The material below holds a span beginning at the line with "tote bag: present [830,661,889,695]" and ending at the line with "pouf: present [854,1024,1092,1208]". Quote that span exactly, both ends included, and only that span.

----------

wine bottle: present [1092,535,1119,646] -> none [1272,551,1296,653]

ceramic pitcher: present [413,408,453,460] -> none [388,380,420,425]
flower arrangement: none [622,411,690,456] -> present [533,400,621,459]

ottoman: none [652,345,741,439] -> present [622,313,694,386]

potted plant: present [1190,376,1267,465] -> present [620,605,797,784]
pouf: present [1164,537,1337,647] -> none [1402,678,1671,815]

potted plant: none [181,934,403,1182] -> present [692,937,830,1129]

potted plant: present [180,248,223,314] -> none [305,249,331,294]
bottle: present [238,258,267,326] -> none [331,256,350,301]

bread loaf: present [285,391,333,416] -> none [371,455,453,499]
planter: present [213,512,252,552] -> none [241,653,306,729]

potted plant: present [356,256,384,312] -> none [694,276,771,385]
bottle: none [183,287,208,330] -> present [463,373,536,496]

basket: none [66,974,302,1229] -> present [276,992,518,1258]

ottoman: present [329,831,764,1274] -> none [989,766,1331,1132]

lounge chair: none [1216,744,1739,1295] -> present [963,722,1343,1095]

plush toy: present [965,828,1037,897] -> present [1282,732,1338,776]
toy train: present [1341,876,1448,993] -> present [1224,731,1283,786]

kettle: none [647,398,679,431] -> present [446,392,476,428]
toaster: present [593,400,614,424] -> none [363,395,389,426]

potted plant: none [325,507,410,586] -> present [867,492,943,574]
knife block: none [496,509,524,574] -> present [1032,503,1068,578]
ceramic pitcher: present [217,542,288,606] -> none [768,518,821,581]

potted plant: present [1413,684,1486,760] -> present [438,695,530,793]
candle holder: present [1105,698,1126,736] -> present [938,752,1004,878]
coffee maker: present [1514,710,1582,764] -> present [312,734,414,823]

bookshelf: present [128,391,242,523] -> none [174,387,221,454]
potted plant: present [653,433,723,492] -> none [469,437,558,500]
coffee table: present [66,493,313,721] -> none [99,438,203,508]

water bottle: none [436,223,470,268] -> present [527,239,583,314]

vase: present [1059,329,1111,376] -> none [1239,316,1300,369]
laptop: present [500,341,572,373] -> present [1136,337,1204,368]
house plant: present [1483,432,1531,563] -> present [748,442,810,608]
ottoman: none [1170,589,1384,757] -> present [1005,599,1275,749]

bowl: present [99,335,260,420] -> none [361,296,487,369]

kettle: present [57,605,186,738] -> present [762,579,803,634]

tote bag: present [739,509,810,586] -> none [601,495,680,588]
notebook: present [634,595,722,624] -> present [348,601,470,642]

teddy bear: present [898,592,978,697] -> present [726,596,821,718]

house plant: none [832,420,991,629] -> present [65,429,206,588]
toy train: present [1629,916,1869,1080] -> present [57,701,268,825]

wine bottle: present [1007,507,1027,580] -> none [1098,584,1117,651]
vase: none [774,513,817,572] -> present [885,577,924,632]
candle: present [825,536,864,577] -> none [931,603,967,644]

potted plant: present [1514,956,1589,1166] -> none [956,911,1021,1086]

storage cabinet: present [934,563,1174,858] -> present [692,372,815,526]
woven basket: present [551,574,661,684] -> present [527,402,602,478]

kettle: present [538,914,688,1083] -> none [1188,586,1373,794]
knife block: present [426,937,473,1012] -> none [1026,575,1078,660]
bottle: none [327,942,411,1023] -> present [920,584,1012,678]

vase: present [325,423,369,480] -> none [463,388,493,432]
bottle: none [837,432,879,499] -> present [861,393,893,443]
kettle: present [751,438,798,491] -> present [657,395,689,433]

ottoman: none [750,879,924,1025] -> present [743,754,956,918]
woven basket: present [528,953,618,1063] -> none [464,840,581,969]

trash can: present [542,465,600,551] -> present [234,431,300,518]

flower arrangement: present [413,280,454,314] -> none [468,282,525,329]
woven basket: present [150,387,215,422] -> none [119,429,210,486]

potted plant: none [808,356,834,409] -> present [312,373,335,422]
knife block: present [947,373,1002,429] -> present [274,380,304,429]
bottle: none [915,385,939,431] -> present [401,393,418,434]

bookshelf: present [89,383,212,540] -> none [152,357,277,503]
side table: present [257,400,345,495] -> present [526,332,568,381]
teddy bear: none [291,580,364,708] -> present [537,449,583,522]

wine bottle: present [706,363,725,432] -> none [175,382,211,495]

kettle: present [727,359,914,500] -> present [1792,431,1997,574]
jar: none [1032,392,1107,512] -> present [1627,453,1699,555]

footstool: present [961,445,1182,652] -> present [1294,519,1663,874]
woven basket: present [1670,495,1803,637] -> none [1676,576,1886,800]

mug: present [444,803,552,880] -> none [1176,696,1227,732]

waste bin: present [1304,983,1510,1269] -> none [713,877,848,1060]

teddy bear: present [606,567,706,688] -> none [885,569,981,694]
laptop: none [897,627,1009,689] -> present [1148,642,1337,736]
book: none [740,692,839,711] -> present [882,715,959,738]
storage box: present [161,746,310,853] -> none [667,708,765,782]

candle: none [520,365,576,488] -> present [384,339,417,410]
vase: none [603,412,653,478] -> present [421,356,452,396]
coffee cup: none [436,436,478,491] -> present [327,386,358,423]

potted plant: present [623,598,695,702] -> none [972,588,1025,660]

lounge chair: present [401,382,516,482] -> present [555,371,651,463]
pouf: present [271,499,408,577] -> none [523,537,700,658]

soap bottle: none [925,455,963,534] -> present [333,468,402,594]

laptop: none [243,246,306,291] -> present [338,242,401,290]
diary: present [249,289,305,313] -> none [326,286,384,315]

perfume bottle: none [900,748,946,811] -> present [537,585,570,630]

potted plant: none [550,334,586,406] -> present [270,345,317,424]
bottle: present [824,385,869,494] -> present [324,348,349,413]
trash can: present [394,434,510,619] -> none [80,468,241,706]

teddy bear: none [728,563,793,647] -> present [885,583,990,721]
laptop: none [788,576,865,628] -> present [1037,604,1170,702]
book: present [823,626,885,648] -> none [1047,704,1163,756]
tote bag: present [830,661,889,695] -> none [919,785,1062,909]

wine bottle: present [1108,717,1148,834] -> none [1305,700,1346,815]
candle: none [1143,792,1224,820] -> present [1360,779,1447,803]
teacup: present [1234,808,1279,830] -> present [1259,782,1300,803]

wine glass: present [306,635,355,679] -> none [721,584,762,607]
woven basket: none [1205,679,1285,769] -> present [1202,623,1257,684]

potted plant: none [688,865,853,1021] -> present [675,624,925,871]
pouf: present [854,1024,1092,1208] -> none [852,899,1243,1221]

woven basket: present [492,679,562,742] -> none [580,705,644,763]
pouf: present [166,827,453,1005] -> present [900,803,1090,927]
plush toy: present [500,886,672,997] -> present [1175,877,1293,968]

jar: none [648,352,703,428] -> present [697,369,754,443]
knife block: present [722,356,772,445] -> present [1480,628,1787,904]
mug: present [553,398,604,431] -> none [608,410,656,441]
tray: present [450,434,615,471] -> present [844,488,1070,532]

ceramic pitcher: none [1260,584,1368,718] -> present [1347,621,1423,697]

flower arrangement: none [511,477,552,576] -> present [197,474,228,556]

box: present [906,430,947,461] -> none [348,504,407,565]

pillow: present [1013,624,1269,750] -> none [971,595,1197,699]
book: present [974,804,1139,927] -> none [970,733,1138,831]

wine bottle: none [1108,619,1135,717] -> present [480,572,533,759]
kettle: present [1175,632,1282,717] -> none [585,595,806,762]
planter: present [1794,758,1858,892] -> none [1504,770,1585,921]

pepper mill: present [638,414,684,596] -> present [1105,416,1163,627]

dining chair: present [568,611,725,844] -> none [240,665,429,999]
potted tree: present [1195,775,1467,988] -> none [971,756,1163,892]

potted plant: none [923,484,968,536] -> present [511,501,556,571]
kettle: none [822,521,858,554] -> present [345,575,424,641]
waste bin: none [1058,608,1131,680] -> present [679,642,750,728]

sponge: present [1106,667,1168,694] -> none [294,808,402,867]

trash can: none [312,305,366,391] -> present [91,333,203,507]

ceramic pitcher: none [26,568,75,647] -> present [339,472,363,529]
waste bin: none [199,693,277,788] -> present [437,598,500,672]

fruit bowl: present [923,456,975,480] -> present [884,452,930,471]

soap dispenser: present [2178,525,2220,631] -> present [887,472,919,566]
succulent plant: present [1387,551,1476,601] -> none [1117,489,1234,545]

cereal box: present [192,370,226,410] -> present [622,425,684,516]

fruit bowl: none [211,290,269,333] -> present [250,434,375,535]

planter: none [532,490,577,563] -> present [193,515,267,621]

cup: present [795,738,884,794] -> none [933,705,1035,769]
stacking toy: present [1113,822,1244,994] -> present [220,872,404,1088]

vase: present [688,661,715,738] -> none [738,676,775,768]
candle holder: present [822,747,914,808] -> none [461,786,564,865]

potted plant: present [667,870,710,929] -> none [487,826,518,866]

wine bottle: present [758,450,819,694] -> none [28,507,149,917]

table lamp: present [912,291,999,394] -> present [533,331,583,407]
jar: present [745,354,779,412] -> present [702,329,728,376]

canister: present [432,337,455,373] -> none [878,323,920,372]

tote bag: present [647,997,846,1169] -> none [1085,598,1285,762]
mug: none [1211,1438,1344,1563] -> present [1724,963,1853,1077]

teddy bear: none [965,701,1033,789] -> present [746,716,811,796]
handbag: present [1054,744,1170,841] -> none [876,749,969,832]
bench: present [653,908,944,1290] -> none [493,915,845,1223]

----------

• EXERCISE SOLUTION:
tote bag: present [830,661,889,695] -> none [919,785,1062,909]

wine bottle: present [1108,717,1148,834] -> none [1305,700,1346,815]
candle: none [1143,792,1224,820] -> present [1360,779,1447,803]
teacup: present [1234,808,1279,830] -> present [1259,782,1300,803]

wine glass: present [306,635,355,679] -> none [721,584,762,607]
woven basket: none [1205,679,1285,769] -> present [1202,623,1257,684]

potted plant: none [688,865,853,1021] -> present [675,624,925,871]
pouf: present [854,1024,1092,1208] -> none [852,899,1243,1221]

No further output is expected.